Feb. 8th, 2006

cincinnatus_c: loon (Default)
High today, here: -7. Dewpoint then: -12. High dewpoint: -12.
High today in TO: -6. Dewpoint then: -13. High dewpoint: -12.
Low today on the balcony: -11.7. High: -6.3. Currently: -11.7.

High yesterday, here: -3. Dewpoint then: -7. High dewpoint: -7.
High yesterday in TO: -2. Dewpoint then: -7. High dewpoint: -7.
Low yesterday on the balcony: -6.4. High: -3.5.

So much for my pretty string of 1's. Bad time for technical difficulties: had lots to say there, about the tragedy of the commons, and the impossibility of conservatism, and re-readings of things about happiness, but now I have to mark things, run in circles, scream and shout, sleep, Greyhound, etc. (Program for upcoming APA-Pacific arrived today; it has a paper with a topic very much like the one I'd mainly been thinking of doing up and submitting for APA-East next week (namely: Sumner is wrong that Aristotle's eudaimonia is not our happiness), which is not such a happy development. But as a result of yesterday's re-readings, there are a bunch of things I might do. Hey, I've got a whole week....)
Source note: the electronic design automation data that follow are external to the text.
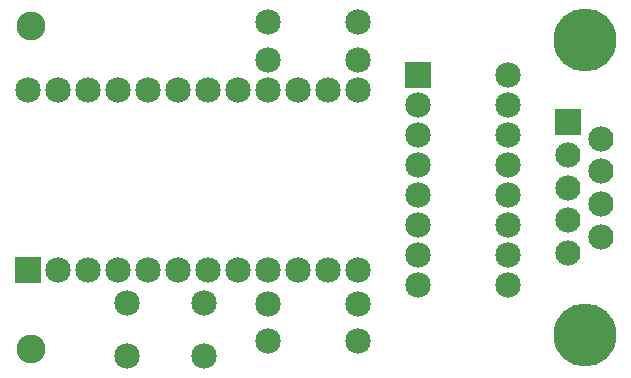
<source format=gbs>
G04 MADE WITH FRITZING*
G04 WWW.FRITZING.ORG*
G04 DOUBLE SIDED*
G04 HOLES PLATED*
G04 CONTOUR ON CENTER OF CONTOUR VECTOR*
%ASAXBY*%
%FSLAX23Y23*%
%MOIN*%
%OFA0B0*%
%SFA1.0B1.0*%
%ADD10C,0.084000*%
%ADD11C,0.210000*%
%ADD12C,0.085000*%
%ADD13C,0.096614*%
%ADD14R,0.085000X0.085000*%
%ADD15R,0.001000X0.001000*%
%LNMASK0*%
G90*
G70*
G54D10*
X1870Y843D03*
X1870Y734D03*
X1870Y625D03*
X1870Y516D03*
X1870Y407D03*
X1981Y788D03*
X1981Y679D03*
X1981Y571D03*
X1981Y461D03*
G54D11*
X1926Y1117D03*
X1926Y133D03*
G54D12*
X1369Y1001D03*
X1669Y1001D03*
X1369Y901D03*
X1669Y901D03*
X1369Y801D03*
X1669Y801D03*
X1369Y701D03*
X1669Y701D03*
X1369Y601D03*
X1669Y601D03*
X1369Y501D03*
X1669Y501D03*
X1369Y401D03*
X1669Y401D03*
X1369Y301D03*
X1669Y301D03*
X69Y351D03*
X69Y951D03*
X169Y351D03*
X169Y951D03*
X269Y351D03*
X269Y951D03*
X369Y351D03*
X369Y951D03*
X469Y351D03*
X469Y951D03*
X569Y351D03*
X569Y951D03*
X669Y351D03*
X669Y951D03*
X769Y351D03*
X769Y951D03*
X869Y351D03*
X869Y951D03*
X969Y351D03*
X969Y951D03*
X1069Y351D03*
X1069Y951D03*
X1169Y351D03*
X1169Y951D03*
X869Y113D03*
X1169Y113D03*
X869Y238D03*
X1169Y238D03*
X1169Y1176D03*
X869Y1176D03*
X1169Y1051D03*
X869Y1051D03*
X656Y63D03*
X401Y63D03*
X656Y240D03*
X401Y240D03*
G54D13*
X81Y1163D03*
X81Y88D03*
G54D14*
X1369Y1001D03*
X69Y351D03*
G54D15*
X1828Y885D02*
X1911Y885D01*
X1828Y884D02*
X1911Y884D01*
X1828Y883D02*
X1911Y883D01*
X1828Y882D02*
X1911Y882D01*
X1828Y881D02*
X1911Y881D01*
X1828Y880D02*
X1911Y880D01*
X1828Y879D02*
X1911Y879D01*
X1828Y878D02*
X1911Y878D01*
X1828Y877D02*
X1911Y877D01*
X1828Y876D02*
X1911Y876D01*
X1828Y875D02*
X1911Y875D01*
X1828Y874D02*
X1911Y874D01*
X1828Y873D02*
X1911Y873D01*
X1828Y872D02*
X1911Y872D01*
X1828Y871D02*
X1911Y871D01*
X1828Y870D02*
X1911Y870D01*
X1828Y869D02*
X1911Y869D01*
X1828Y868D02*
X1911Y868D01*
X1828Y867D02*
X1911Y867D01*
X1828Y866D02*
X1911Y866D01*
X1828Y865D02*
X1911Y865D01*
X1828Y864D02*
X1911Y864D01*
X1828Y863D02*
X1911Y863D01*
X1828Y862D02*
X1911Y862D01*
X1828Y861D02*
X1911Y861D01*
X1828Y860D02*
X1911Y860D01*
X1828Y859D02*
X1911Y859D01*
X1828Y858D02*
X1865Y858D01*
X1873Y858D02*
X1911Y858D01*
X1828Y857D02*
X1862Y857D01*
X1876Y857D02*
X1911Y857D01*
X1828Y856D02*
X1860Y856D01*
X1878Y856D02*
X1911Y856D01*
X1828Y855D02*
X1859Y855D01*
X1879Y855D02*
X1911Y855D01*
X1828Y854D02*
X1858Y854D01*
X1880Y854D02*
X1911Y854D01*
X1828Y853D02*
X1857Y853D01*
X1881Y853D02*
X1911Y853D01*
X1828Y852D02*
X1856Y852D01*
X1882Y852D02*
X1911Y852D01*
X1828Y851D02*
X1856Y851D01*
X1883Y851D02*
X1911Y851D01*
X1828Y850D02*
X1855Y850D01*
X1883Y850D02*
X1911Y850D01*
X1828Y849D02*
X1855Y849D01*
X1884Y849D02*
X1911Y849D01*
X1828Y848D02*
X1854Y848D01*
X1884Y848D02*
X1911Y848D01*
X1828Y847D02*
X1854Y847D01*
X1884Y847D02*
X1911Y847D01*
X1828Y846D02*
X1854Y846D01*
X1884Y846D02*
X1911Y846D01*
X1828Y845D02*
X1854Y845D01*
X1885Y845D02*
X1911Y845D01*
X1828Y844D02*
X1854Y844D01*
X1885Y844D02*
X1911Y844D01*
X1828Y843D02*
X1854Y843D01*
X1885Y843D02*
X1911Y843D01*
X1828Y842D02*
X1854Y842D01*
X1885Y842D02*
X1911Y842D01*
X1828Y841D02*
X1854Y841D01*
X1884Y841D02*
X1911Y841D01*
X1828Y840D02*
X1854Y840D01*
X1884Y840D02*
X1911Y840D01*
X1828Y839D02*
X1854Y839D01*
X1884Y839D02*
X1911Y839D01*
X1828Y838D02*
X1855Y838D01*
X1884Y838D02*
X1911Y838D01*
X1828Y837D02*
X1855Y837D01*
X1883Y837D02*
X1911Y837D01*
X1828Y836D02*
X1856Y836D01*
X1883Y836D02*
X1911Y836D01*
X1828Y835D02*
X1856Y835D01*
X1882Y835D02*
X1911Y835D01*
X1828Y834D02*
X1857Y834D01*
X1881Y834D02*
X1911Y834D01*
X1828Y833D02*
X1858Y833D01*
X1880Y833D02*
X1911Y833D01*
X1828Y832D02*
X1859Y832D01*
X1879Y832D02*
X1911Y832D01*
X1828Y831D02*
X1860Y831D01*
X1878Y831D02*
X1911Y831D01*
X1828Y830D02*
X1862Y830D01*
X1876Y830D02*
X1911Y830D01*
X1828Y829D02*
X1865Y829D01*
X1874Y829D02*
X1911Y829D01*
X1828Y828D02*
X1911Y828D01*
X1828Y827D02*
X1911Y827D01*
X1828Y826D02*
X1911Y826D01*
X1828Y825D02*
X1911Y825D01*
X1828Y824D02*
X1911Y824D01*
X1828Y823D02*
X1911Y823D01*
X1828Y822D02*
X1911Y822D01*
X1828Y821D02*
X1911Y821D01*
X1828Y820D02*
X1911Y820D01*
X1828Y819D02*
X1911Y819D01*
X1828Y818D02*
X1911Y818D01*
X1828Y817D02*
X1911Y817D01*
X1828Y816D02*
X1911Y816D01*
X1828Y815D02*
X1911Y815D01*
X1828Y814D02*
X1911Y814D01*
X1828Y813D02*
X1911Y813D01*
X1828Y812D02*
X1911Y812D01*
X1828Y811D02*
X1911Y811D01*
X1828Y810D02*
X1911Y810D01*
X1828Y809D02*
X1911Y809D01*
X1828Y808D02*
X1911Y808D01*
X1828Y807D02*
X1911Y807D01*
X1828Y806D02*
X1911Y806D01*
X1828Y805D02*
X1911Y805D01*
X1828Y804D02*
X1911Y804D01*
X1828Y803D02*
X1911Y803D01*
X1828Y802D02*
X1911Y802D01*
D02*
G04 End of Mask0*
M02*
</source>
Well, here's one thing that I've been meaning to get in for the last couple of days at least, that's representative of a lot: last year (or was it two years ago now?), a big new reading room opened at the York library. It's actually an expanded periodicals room; basically, it's the equivalent of the periodicals floor in the WLU library (which I was informed, last night, is "the group study floor", and which is in actual fact the party floor, now that the term is in full swing). Now, the thing about this room is, one of the exciting features drawn to everyone's attention about it when it opened is the sound-damping technologies it incorporates. (I dunno, foam on the walls and suspended ceilings or something.) Think about that: sound-damping technologies, in a library. When it's come to that, you know, it's all over. Which actually speaks further to the myth of the Ivory Tower. There's no place to hide.

A couple of weeks ago I saw, and more to the point heard, a guy walking around in the York library talking on his cellphone on walkie-talkie.

Adelman, in his book on residences, criticizes the traditional placement of libraries and student union buildings as opposite poles of the campus, symbolizing drudgery and recreation: you don't want what you're there for. These days, the library might as well be the student union building. But then, one of the main themes of that book is that the universities were always overrun with hooligans, much worse, sometimes, than they are these days.